Rapsöl-Art Beschreibung
Kaltgepresstes Rapsöl Dabei handelt es sich um ein Öl, das ohne Wärmezufuhr gepresst wird. Es wird als kaltgepresstes oder natives Rapsöl angeboten. Durch die Kaltpressung werden die Inhaltsstoffe wie Vitamine und ungesättigte Fettsäuren besonders gut erhalten. Auch der Geschmack ist sehr viel intensiver mit typisch nussigem Aroma. Je nach persönlichen Vorlieben kann das ein Vor- oder ein Nachteil sein. Kaltgepresstes Rapsöl ist nicht so hitzebeständig wie raffiniertes Rapsöl, weswegen es für die warme Küche nur bedingt geeignet ist. Insbesondere bei Produkten von geringerer Qualität kann das Öl ranzig schmecken, Vitamine werden zerstört. Zudem besitzt das kaltgepresste Öl mit 130 Grad Celsius einen besonders niedrigen Rauchpunkt. Durch die Rauchentwicklung entstehen giftige Stoffe, die als krebserregend gelten. Wir empfehlen natives Rapsöl für die kalte Küche, zum Beispiel die Zubereitung leckerer Salatdressings. Oder Sie geben Ihrem Gericht eine besondere Note, indem Sie nach dem Kochen noch einen Schuss Rapsöl hinzufügen.
Raffiniertes Rapsöl Im Unterschied zum nativen Rüböl wird diese Variante warmgepresst und mit Hilfe von chemischen Lösungsmitteln, beispielsweise Hexan, extrahiert. Durch diese Vorgehensweise kann die Menge an Öl, das gewonnen wird, deutlich gesteigert werden. Damit keine schädlichen Stoffe zurückbleiben, welche durch die Extraktion gebildet wurden, wird das Rapsöl anschließend raffiniert. Raffiniertes Rapsöl ist weitgehend geschmacksneutral und hält sich sehr lange. Es ist hitzebeständig, womit sich dieses Rapsöl zum Braten gut eignet. Wollen Sie Rapsöl zum Frittieren einsetzen, empfehlen wir die raffinierte Variante, die bis 220 Grad Celsius verträgt, bevor sich Rauch bildet. Allerdings leiden viele Inhaltsstoffe wie die wertvollen Carotinoide und Vitamine unter dem Herstellungsprozess.

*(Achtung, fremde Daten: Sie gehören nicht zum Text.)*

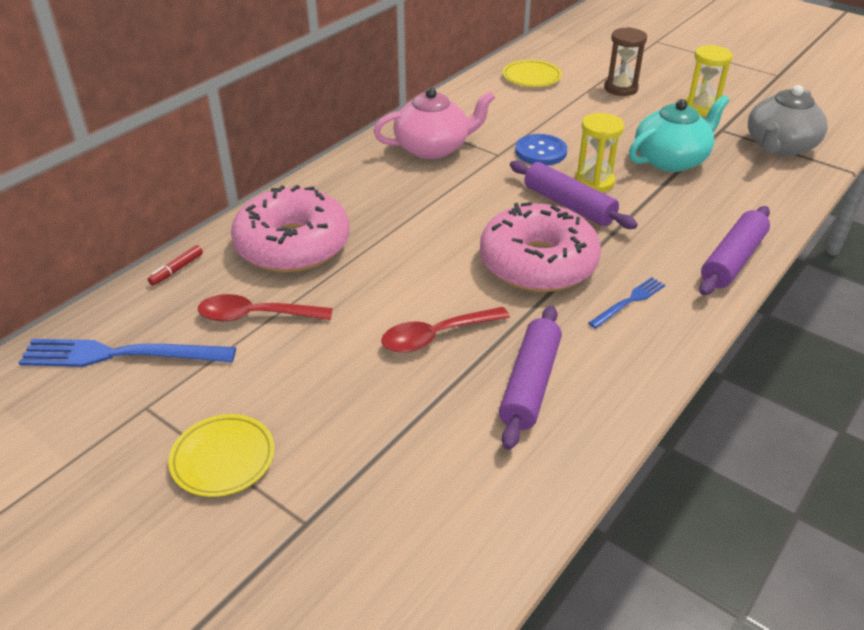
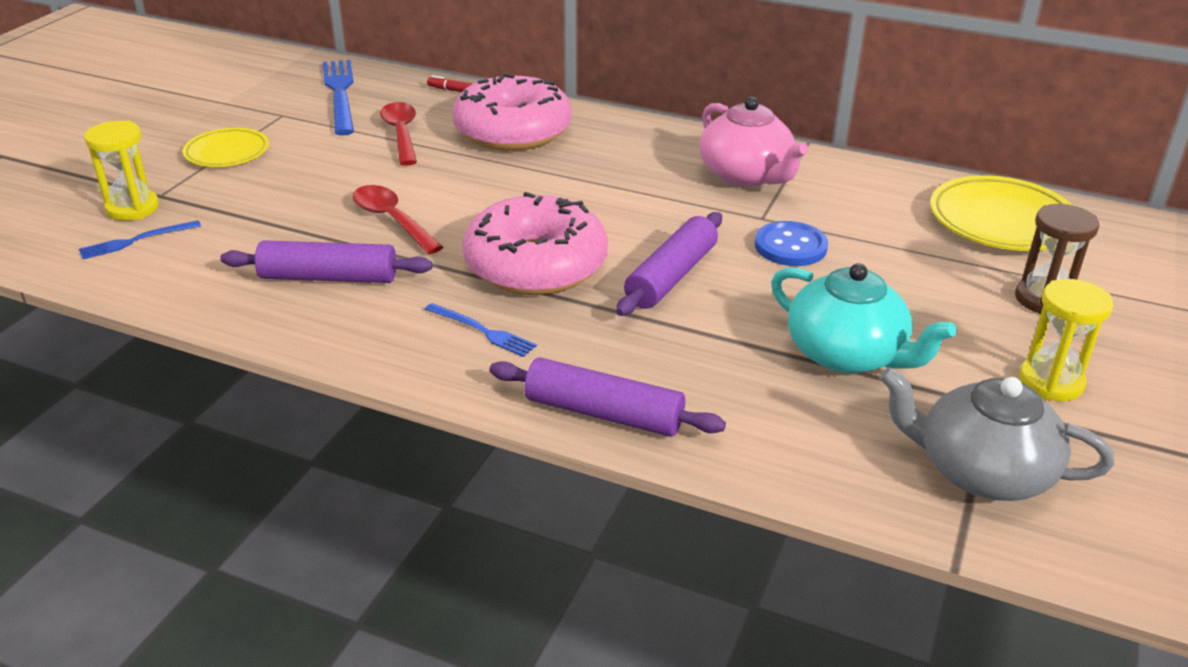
camera: 75 degrees right, 5 degrees down
(413, 541) = (136, 241): none -> blue fork
(531, 77) = (1002, 221): yellow plate -> yellow plate, size x1.59
(594, 182) = (739, 292): yellow hourglass -> yellow hourglass (132, 208)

Vor- und Nachteile verschiedener Rapsöl-Typen

Rapsöl ist ein wertvolles Lebensmittel und liefert Ihnen einen Schub an Energie. Je nachdem, ob Sie Rapsöl zum Backen oder für den Salat verwenden wollen, sollten Sie darauf achten, dass Ihr favorisiertes Rapsöl kaltgepresst ist oder dass Sie das jeweilige Rapsöl erhitzen können. Damit Sie beim Kauf von Rapsöl die richtige Wahl treffen, haben wir Ihnen hier noch einmal die wichtigsten Vor- und Nachteile der beiden Ölvarianten gegenübergestellt.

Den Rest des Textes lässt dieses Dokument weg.